Input:
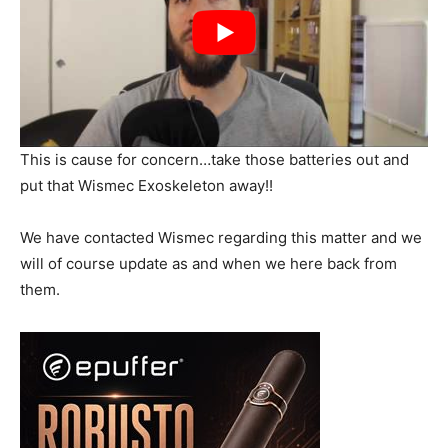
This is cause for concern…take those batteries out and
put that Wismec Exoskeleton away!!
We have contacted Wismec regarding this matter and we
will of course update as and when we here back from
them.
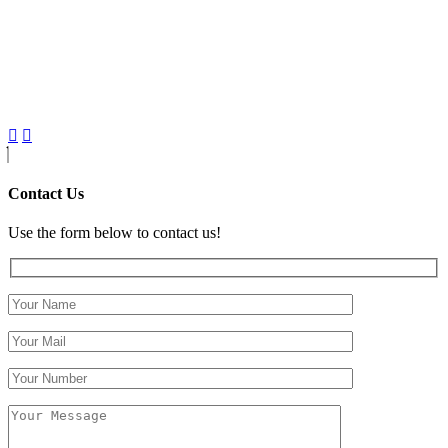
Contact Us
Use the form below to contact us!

Work to complete: Reproduce all of the data above verbatim, line by line, leaving out the pictures.

Written response:
This is cause for concern…take those batteries out and
put that Wismec Exoskeleton away!!
We have contacted Wismec regarding this matter and we
will of course update as and when we here back from
them.
Contact Us
Use the form below to contact us!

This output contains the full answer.